If you delete the document and then purge it, you have removed the “deleted” copy. The deletion will not be propagated because all record of the deletion is gone.

Are you saying that although the size and number of documents is remaining constant, the file size of SQLite is growing? The compact() trims unused blobs (not related to database file size) and then simply calls a few SQLite pragma commands so if that is not causing the size to drop, then I’m curious what commands that SQLite studio is running. Perhaps we could incorporate them into the compact call but it looks like the DB is still 120 MB. What was the original size with 150,000 documents inside?

Expiration is not replicated: An expiration time you set on server is not propagated to clients. So the document will be purged on the server, but clients that already had the document won’t be affected; they still have it.

We also tried manually deleting and purging docs manually, but the SQLIte db doesnt shrink in size.

Hm. Compacting the database runs a SQLite PRAGMA optimize and PRAGMA incremental_vacuum. (The database is put in auto_vacuum=incremental mode when created.) This should shrink the file if there are unused pages.

Check the logs for a message Vacuuming database; if you don’t see that, maybe the actual compact method isn’t being reached for some reason.

Oh also, 140MB isn’t that big, so I wouldn’t expect queries to get too slow. This could be a sign that you don’t have effective indexes, as a linear database scan will definitely get slow as the db grows, especially on devices with slow storage. Have you used the explain method to check your queries?

Well, we set expiration on documents server side and they are indeed replicated to the clients. In fact I cannot query a document anymore if it’s expired, even tho the document count doesnt decrease.

This confuses me a lot.

I wrote most of the CBL replicator code, and I can assure you it does not receive expiration times from the server.

And when a doc is purged on the server (through expiration or otherwise) there’s no trace of it remaining, so the server cannot later inform the client that it’s gone.

Just to confirm what you are seeing and to level set on terminology. Are the documents on server set to expire on the server using TTL mechanism?

Under convergence (shared_bucket_access is enabled) , expired documents are tombstoned. In case of tombstoned documents, the metadata corresponding to the document exists but there is no document body. (The tombstoned documents eventually get purged based on the metdata_purge_interval that’s set on the server). This is different from pre-convergence case wherein expired documents are purged and in that case, as Jens indicated, purged docs wouldn’t get replicated .

Based on your observations, I am going to assume that you have shared_bucket_access enabled.

So that’s why the tombstoned documents get replicated to the client. Queries on lite client will not return the deleted documents.

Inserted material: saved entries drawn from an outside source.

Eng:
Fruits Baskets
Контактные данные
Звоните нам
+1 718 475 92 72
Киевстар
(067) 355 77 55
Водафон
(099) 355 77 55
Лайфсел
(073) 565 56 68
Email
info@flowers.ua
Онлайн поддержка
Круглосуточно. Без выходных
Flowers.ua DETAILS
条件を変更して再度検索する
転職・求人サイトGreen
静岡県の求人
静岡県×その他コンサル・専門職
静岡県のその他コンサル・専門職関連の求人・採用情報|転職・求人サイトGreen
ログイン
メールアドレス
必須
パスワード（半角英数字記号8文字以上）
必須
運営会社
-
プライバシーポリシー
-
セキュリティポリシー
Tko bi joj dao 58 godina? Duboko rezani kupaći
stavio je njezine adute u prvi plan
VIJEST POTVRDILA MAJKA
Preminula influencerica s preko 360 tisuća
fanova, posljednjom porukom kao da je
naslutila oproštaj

Tombstoned documents are not automatically purged on the client. When you say “correctly purge”, can you clarify how you are purging them on the client?

Yes sharedbucked_access is set on true. And I completely agree and understand the tombstone process.

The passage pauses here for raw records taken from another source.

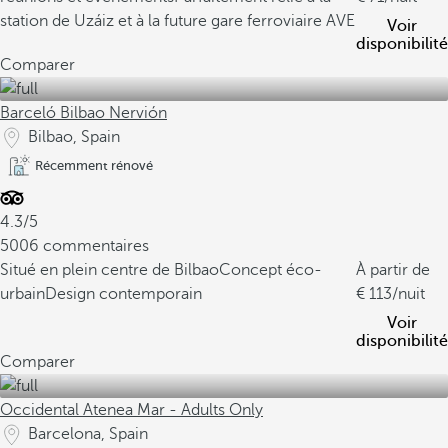
station de Uzáiz et à la future gare ferroviaire AVE
Voir
disponibilité
Comparer
Barceló Bilbao Nervión
Bilbao, Spain
Récemment rénové
4.3/5
5006 commentaires
Situé en plein centre de Bilbao
Concept éco-
À partir de
urbain
Design contemporain
113
/nuit
Voir
disponibilité
Comparer
Occidental Atenea Mar - Adults Only
Barcelona, Spain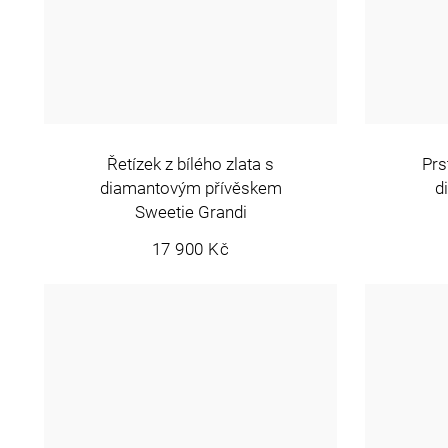
Řetízek z bílého zlata s
Prs
diamantovým přívěskem
d
Sweetie Grandi
17 900 Kč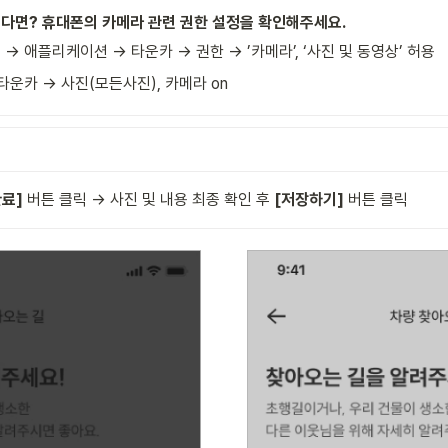
다면? 휴대폰의 카메라 관련 권한 설정을 확인해주세요.
→ 애플리케이션 → 타운카 → 권한 → ’카메라’, ‘사진 및 동영상’ 허용
타운카 → 사진(모든사진), 카메라 on
완료]
 버튼 클릭 → 사진 및 내용 최종 확인 후 
[저장하기]
 버튼 클릭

With “correctly purged” I mean that the sqlite file size does not decrease. In fact I can find the docId (that I expired server side) inside the sqlite database. I cannot fetch it using a n1ql query from the mobile sdk, tho.

So the idea I have is that the purge doesnt work as intended (SQLiteStudio is able to free 30mb out of 140, while the purge using the SDK does almost nothing). Or at least, is not as efficient as any other sqlite software I tried.

Sorry Matteo, I’d forgotten about the newer expiration behavior on the server side, so my answer was misleading.

In fact I can find the docId (that I expired server side) inside the sqlite database.

The “tombstone” from the server is replicated to the client, and by default remains there, as you’ve seen. To get rid of it you’d need to purge the document. You can do this in a replicator progress listener function, if you want to get rid of the tombstone right away, which you probably do.

To get rid of existing tombstones you can run a CBL query on the “deleted” metadata property, and then purge all the documents found by the query.